Fra le tante persone che ho conosciuto in questi mesi e di cui porterò sempre i volti nella mia memoria, in particolare mi lega a Aleem un ricordo dolce e affettuoso. Aleem è un ragazzino di 12 anni che, saltato su una mina mentre raccoglieva della legna lungo il fiume, si è “provocato” l'amputazione di entrambe le gambe al di sopra del ginocchio. E’ rimasto ricoverato per 5 mesi, durante i quali si è “dovuto sottoporre”, dimostrando un coraggio straordinario, a svariati interventi chirurgici finalizzati all’allestimento dei monconi con innesti di cute. Emergency si è occupata, in un secondo momento, di apportare anche alcune modifiche architettoniche alla casa di Aleem affinché non incontrasse difficoltà a muoversi con la carrozzina in attesa che gli fossero fornite le protesi.
Di Aleem non dimenticherò mai il sorriso e la voglia di vivere che trasmetteva, ma questa non è che una delle tante storie vissute in prima persona che potrei raccontare.
La cura e la riabilitazione delle vittime colpite dalle mine antiuomo è una delle principali attività che Emergency svolge in questo Paese, ed è importante ricordare e sottolineare che le mine non uccidono ma mutilano, creando una popolazioni di invalidi e annullando il concetto di Pace. Credo che anche Aleem, come tutti i ragazzi dell’Occidente, abbia il diritto di essere curato al meglio delle possibilità che la medicina può offrire; e credo che non debba essere privato della dignità di essere un “paziente” solo perché considerato un “bambino povero che vive in un Paese in guerra” e come tale destinato a subirne le conseguenze più atroci. Voglio rifiutarmi di tenere per me stesso, come privilegio esclusivo, il diritto di essere vivo e di essere curato, diritto che appartiene a tutti gli esseri umani indistintamente. E in questo non credo di fare regali a nessuno.

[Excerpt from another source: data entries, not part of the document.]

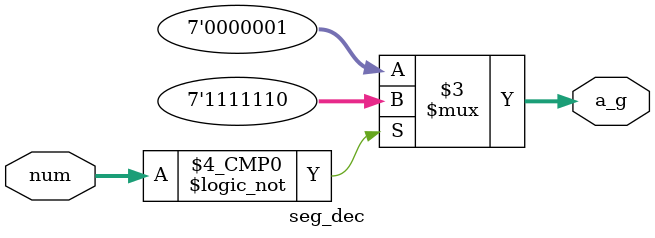
<source format=v>
`timescale 1ns/10ps
module  seg_dec(num, a_g);
input[3:0] num;
output[6:0] a_g;//

reg[6:0] a_g;
always@(num)begin
	case(num)
	4'd0:begin	a_g<=7'b111_1110;	end
	default:begin	a_g<=7'b000_0001;	end
	endcase
end
endmodule
</source>
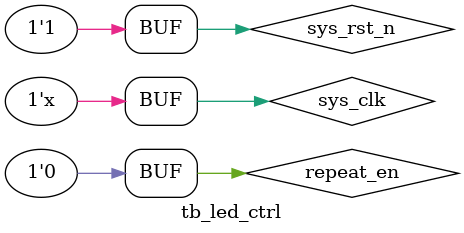
<source format=v>
`timescale 1ns/1ns
module tb_led_ctrl();

reg             sys_clk;
reg             sys_rst_n;
reg             repeat_en;

wire            led_ctrl;

initial
    begin
        sys_clk = 1'b1;
        sys_rst_n <= 1'b0;
        repeat_en <= 1'b0;
        #20
        sys_rst_n <= 1'b1;
        #300
        repeat_en <= 1'b1;
        #560_000
        repeat_en <= 1'b0;
        #110_000_000
        repeat_en <= 1'b1;
        #560_000
        repeat_en <= 1'b0;
    end

always #10 sys_clk = ~sys_clk;


led_ctrl    led_ctrl_inst
(
    .sys_clk     (sys_clk  ),
    .sys_rst_n   (sys_rst_n),
    .repeat_en   (repeat_en),
                  
    .led_ctrl    (led_ctrl )
);


endmodule
</source>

Questo è il mio modo di essere contro la guerra, sottraendole le vittime, e per questo ho deciso di portare un po’ della mia professionalità a persone meno fortunate di me.
Ho trovato l’Afghanistan e la sua gente estremamente affascinanti. La popolazione di quel Paese è stanca della guerra, perché continua tragicamente a subirla. Ho conosciuto persone che hanno voglia di costruire e di andare avanti, che hanno ancora fiducia nella vita, persone che sanno essere generose anche se non possiedono nulla. Vi assicuro che nonostante la miseria e la povertà, sui visi degli Afghani non scomparivano mai il sorriso e il buon umore, immagini che porterò sempre con me. Ho incontrato più umanità in quei luoghi di guerra che nei nostri Paesi civilizzati e, fra le macerie della città di Kabul, che doveva essere bellissima prima che i bombardamenti cancellassero il suo antico splendore, la gente ha ancora voglia di vivere, malgrado le condizioni siano difficili, e sta ricominciando a ricostruire e a ricostruirsi.
Questa è stata senza dubbio un’esperienza molto forte e arricchente. Voglio ringraziare tutte quelle persone che mi hanno permesso di viverla così intensamente credendo in ciò che facevo e offrendomi il loro appoggio: la mia famiglia, gli amici, i colleghi. Ringrazio tutto il personale di Emergency che, con grande professionalità e umanità, si impegna tutti i giorni a divulgare una cultura di Pace e solidarietà. Ringrazio anche tutti i volontari del gruppo Emergency di Torino, di cui faccio parte dal 1998, che mi sono stati molto vicini con le loro e-mail. Grazie veramente a tutti.